Fabio Montale has left a police force marred by corruption, xenophobia and greed. But getting out is not going to be so easy. When his cousin's son goes missing, Montale is dragged back onto the mean streets of a violent, crime-infested Marseilles.
The second in the late Izzo’s Marseilles Trilogy...once again finds Fabio Montale—now at loose ends, after quitting the corruption-riddled Marseilles police force—entangled in somebody else’s troubles. This time it’s his cousin, the beautiful Gélou, whose son has disappeared after running away to be with his Arab girlfriend. Fabio agrees to look for the boy, but he finds instead a hydra-headed tragedy—murder and deceit fueled by the racism that threatens to turn the once vibrant seaport town into a cauldron of violence. This hard-hitting series captures all the world-weariness of the contemporary European crime novel, but Izzo mixes it with a hero who is as virile as he is burned out.
...Fabio Montale, an introspective ex-cop with a placid life based on cronies, aperitifs, and a little fishing, is yanked back into his city’s politically charged underworld. On one single sunny day, a beautiful cousin whom he hasn’t seen in years enlists his help to find her son, a wayward teen-ager, and an old friend is gunned down in front of him on the street ... what makes (Izzo's) work haunting is his...ability to convey the tastes and smells of Marseilles, and the way memory and obligation dog every step his hero takes.

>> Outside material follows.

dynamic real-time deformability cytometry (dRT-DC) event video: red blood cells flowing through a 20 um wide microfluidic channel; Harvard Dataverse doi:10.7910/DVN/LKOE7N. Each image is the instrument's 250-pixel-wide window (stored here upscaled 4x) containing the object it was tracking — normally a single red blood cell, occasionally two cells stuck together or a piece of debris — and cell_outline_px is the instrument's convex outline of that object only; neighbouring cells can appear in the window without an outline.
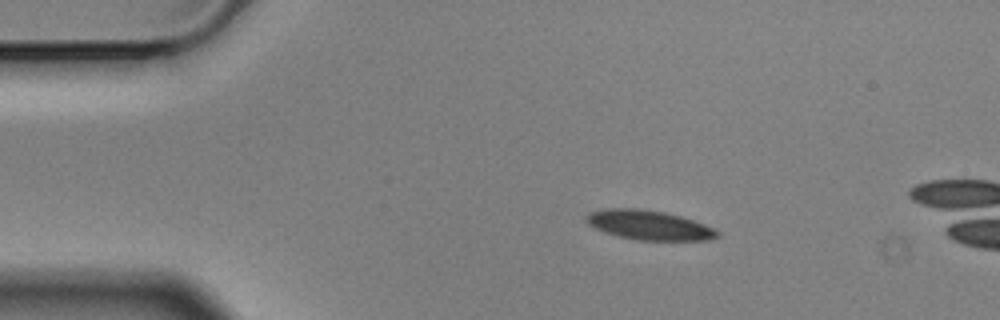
{"species": "Egyptian fruit bat (a non-hibernating species)", "species_latin": "Rousettus aegyptiacus", "temperature_condition": "cold", "stored_images_in_passage": 8, "camera_frame_rate_fps": 3000, "um_per_image_px": 0.085, "animal": {"sex": "male"}, "frame": {"image": 1, "passage_image": 1, "time_ms": 0.0, "image_size_px": [1000, 320], "cell_outline_px": [[720, 236], [708, 240], [636, 240], [616, 236], [604, 232], [588, 224], [588, 216], [592, 212], [608, 208], [636, 208], [664, 212], [680, 216], [704, 224], [720, 232]], "centroid_in_image_um": [55.2, 19.14], "position_along_channel_um": 29.8, "area_um2": 22.25}}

...Ex-cop Fabio Montale, whose compassion puts him at odds with his colleagues and superiors, gets an appeal from his attractive cousin to trace her missing son. Tragically, Montale soon finds the boy was killed by gunmen targeting someone else ... Like the best American practitioners in the genre, Izzo refrains from any sugarcoating of the city he depicts or the broken and imperfect men and women who people it.